┌──

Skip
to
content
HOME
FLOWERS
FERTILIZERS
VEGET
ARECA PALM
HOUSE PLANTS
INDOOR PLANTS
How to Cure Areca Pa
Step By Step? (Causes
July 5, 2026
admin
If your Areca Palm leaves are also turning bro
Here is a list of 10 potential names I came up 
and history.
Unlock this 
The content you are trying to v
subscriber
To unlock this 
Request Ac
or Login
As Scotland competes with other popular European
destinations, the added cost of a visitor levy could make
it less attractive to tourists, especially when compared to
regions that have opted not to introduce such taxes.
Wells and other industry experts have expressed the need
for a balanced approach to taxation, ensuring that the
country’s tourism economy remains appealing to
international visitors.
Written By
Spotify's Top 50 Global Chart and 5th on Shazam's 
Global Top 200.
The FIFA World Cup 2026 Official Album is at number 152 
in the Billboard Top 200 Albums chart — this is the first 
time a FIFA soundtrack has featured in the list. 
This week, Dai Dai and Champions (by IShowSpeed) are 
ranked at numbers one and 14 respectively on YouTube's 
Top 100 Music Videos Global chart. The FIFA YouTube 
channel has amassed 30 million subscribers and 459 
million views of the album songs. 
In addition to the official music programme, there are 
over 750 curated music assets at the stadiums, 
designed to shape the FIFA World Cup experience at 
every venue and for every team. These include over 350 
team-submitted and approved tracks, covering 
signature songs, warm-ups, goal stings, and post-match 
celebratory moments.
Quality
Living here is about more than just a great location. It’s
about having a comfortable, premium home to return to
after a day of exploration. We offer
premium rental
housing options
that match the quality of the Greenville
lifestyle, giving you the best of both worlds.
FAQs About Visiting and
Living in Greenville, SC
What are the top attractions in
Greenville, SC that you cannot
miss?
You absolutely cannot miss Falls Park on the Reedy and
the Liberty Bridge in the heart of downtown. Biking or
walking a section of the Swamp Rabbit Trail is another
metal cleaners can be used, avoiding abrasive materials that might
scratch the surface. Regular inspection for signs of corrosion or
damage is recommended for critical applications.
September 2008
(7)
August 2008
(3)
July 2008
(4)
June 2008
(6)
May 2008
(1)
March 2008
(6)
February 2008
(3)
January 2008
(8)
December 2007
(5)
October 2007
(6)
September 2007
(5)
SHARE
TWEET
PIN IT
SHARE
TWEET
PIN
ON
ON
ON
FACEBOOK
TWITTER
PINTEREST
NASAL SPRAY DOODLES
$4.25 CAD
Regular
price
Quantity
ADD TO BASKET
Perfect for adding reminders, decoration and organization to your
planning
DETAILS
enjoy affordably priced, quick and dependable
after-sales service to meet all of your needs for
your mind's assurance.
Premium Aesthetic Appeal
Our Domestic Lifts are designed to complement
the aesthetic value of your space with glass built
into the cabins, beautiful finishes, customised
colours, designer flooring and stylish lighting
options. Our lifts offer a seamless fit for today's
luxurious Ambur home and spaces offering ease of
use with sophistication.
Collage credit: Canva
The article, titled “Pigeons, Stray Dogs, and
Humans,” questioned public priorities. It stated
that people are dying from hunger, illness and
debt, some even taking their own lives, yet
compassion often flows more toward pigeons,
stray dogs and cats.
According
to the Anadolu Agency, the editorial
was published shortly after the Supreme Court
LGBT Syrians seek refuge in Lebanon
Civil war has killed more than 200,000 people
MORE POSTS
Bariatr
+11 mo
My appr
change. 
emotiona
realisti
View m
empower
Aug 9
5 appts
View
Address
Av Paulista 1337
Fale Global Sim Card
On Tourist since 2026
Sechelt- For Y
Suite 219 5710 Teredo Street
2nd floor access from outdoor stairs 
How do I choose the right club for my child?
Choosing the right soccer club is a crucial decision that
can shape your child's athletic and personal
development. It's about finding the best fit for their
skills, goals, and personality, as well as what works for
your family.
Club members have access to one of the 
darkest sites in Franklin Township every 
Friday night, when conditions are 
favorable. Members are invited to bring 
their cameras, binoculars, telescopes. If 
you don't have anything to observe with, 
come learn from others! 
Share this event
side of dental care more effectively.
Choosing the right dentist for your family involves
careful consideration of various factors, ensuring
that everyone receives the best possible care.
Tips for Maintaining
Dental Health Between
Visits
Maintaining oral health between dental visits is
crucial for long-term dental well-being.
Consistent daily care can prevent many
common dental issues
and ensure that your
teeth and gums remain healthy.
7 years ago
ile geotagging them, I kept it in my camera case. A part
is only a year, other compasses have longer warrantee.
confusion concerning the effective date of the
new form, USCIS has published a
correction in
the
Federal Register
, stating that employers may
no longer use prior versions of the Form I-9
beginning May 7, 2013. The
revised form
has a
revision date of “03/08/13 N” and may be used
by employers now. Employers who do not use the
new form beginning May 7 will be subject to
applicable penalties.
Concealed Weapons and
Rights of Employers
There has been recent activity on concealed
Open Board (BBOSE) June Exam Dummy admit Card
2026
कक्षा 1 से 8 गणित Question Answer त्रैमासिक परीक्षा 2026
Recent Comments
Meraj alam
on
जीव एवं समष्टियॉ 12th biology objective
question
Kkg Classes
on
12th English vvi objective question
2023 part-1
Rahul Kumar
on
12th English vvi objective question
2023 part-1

└──

Reproduce every line of text from each entry above, in order and without any alteration.

Skip
to
content
HOME
FLOWERS
FERTILIZERS
VEGET
ARECA PALM
HOUSE PLANTS
INDOOR PLANTS
How to Cure Areca Pa
Step By Step? (Causes
July 5, 2026
admin
If your Areca Palm leaves are also turning bro
Here is a list of 10 potential names I came up 
and history.
Unlock this 
The content you are trying to v
subscriber
To unlock this 
Request Ac
or Login
As Scotland competes with other popular European
destinations, the added cost of a visitor levy could make
it less attractive to tourists, especially when compared to
regions that have opted not to introduce such taxes.
Wells and other industry experts have expressed the need
for a balanced approach to taxation, ensuring that the
country’s tourism economy remains appealing to
international visitors.
Written By
Spotify's Top 50 Global Chart and 5th on Shazam's 
Global Top 200.
The FIFA World Cup 2026 Official Album is at number 152 
in the Billboard Top 200 Albums chart — this is the first 
time a FIFA soundtrack has featured in the list. 
This week, Dai Dai and Champions (by IShowSpeed) are 
ranked at numbers one and 14 respectively on YouTube's 
Top 100 Music Videos Global chart. The FIFA YouTube 
channel has amassed 30 million subscribers and 459 
million views of the album songs. 
In addition to the official music programme, there are 
over 750 curated music assets at the stadiums, 
designed to shape the FIFA World Cup experience at 
every venue and for every team. These include over 350 
team-submitted and approved tracks, covering 
signature songs, warm-ups, goal stings, and post-match 
celebratory moments.
Quality
Living here is about more than just a great location. It’s
about having a comfortable, premium home to return to
after a day of exploration. We offer
premium rental
housing options
that match the quality of the Greenville
lifestyle, giving you the best of both worlds.
FAQs About Visiting and
Living in Greenville, SC
What are the top attractions in
Greenville, SC that you cannot
miss?
You absolutely cannot miss Falls Park on the Reedy and
the Liberty Bridge in the heart of downtown. Biking or
walking a section of the Swamp Rabbit Trail is another
metal cleaners can be used, avoiding abrasive materials that might
scratch the surface. Regular inspection for signs of corrosion or
damage is recommended for critical applications.
September 2008
(7)
August 2008
(3)
July 2008
(4)
June 2008
(6)
May 2008
(1)
March 2008
(6)
February 2008
(3)
January 2008
(8)
December 2007
(5)
October 2007
(6)
September 2007
(5)
SHARE
TWEET
PIN IT
SHARE
TWEET
PIN
ON
ON
ON
FACEBOOK
TWITTER
PINTEREST
NASAL SPRAY DOODLES
$4.25 CAD
Regular
price
Quantity
ADD TO BASKET
Perfect for adding reminders, decoration and organization to your
planning
DETAILS
enjoy affordably priced, quick and dependable
after-sales service to meet all of your needs for
your mind's assurance.
Premium Aesthetic Appeal
Our Domestic Lifts are designed to complement
the aesthetic value of your space with glass built
into the cabins, beautiful finishes, customised
colours, designer flooring and stylish lighting
options. Our lifts offer a seamless fit for today's
luxurious Ambur home and spaces offering ease of
use with sophistication.
Collage credit: Canva
The article, titled “Pigeons, Stray Dogs, and
Humans,” questioned public priorities. It stated
that people are dying from hunger, illness and
debt, some even taking their own lives, yet
compassion often flows more toward pigeons,
stray dogs and cats.
According
to the Anadolu Agency, the editorial
was published shortly after the Supreme Court
LGBT Syrians seek refuge in Lebanon
Civil war has killed more than 200,000 people
MORE POSTS
Bariatr
+11 mo
My appr
change. 
emotiona
realisti
View m
empower
Aug 9
5 appts
View
Address
Av Paulista 1337
Fale Global Sim Card
On Tourist since 2026
Sechelt- For Y
Suite 219 5710 Teredo Street
2nd floor access from outdoor stairs 
How do I choose the right club for my child?
Choosing the right soccer club is a crucial decision that
can shape your child's athletic and personal
development. It's about finding the best fit for their
skills, goals, and personality, as well as what works for
your family.
Club members have access to one of the 
darkest sites in Franklin Township every 
Friday night, when conditions are 
favorable. Members are invited to bring 
their cameras, binoculars, telescopes. If 
you don't have anything to observe with, 
come learn from others! 
Share this event
side of dental care more effectively.
Choosing the right dentist for your family involves
careful consideration of various factors, ensuring
that everyone receives the best possible care.
Tips for Maintaining
Dental Health Between
Visits
Maintaining oral health between dental visits is
crucial for long-term dental well-being.
Consistent daily care can prevent many
common dental issues
and ensure that your
teeth and gums remain healthy.
7 years ago
ile geotagging them, I kept it in my camera case. A part
is only a year, other compasses have longer warrantee.
confusion concerning the effective date of the
new form, USCIS has published a
correction in
the
Federal Register
, stating that employers may
no longer use prior versions of the Form I-9
beginning May 7, 2013. The
revised form
has a
revision date of “03/08/13 N” and may be used
by employers now. Employers who do not use the
new form beginning May 7 will be subject to
applicable penalties.
Concealed Weapons and
Rights of Employers
There has been recent activity on concealed
Open Board (BBOSE) June Exam Dummy admit Card
2026
कक्षा 1 से 8 गणित Question Answer त्रैमासिक परीक्षा 2026
Recent Comments
Meraj alam
on
जीव एवं समष्टियॉ 12th biology objective
question
Kkg Classes
on
12th English vvi objective question
2023 part-1
Rahul Kumar
on
12th English vvi objective question
2023 part-1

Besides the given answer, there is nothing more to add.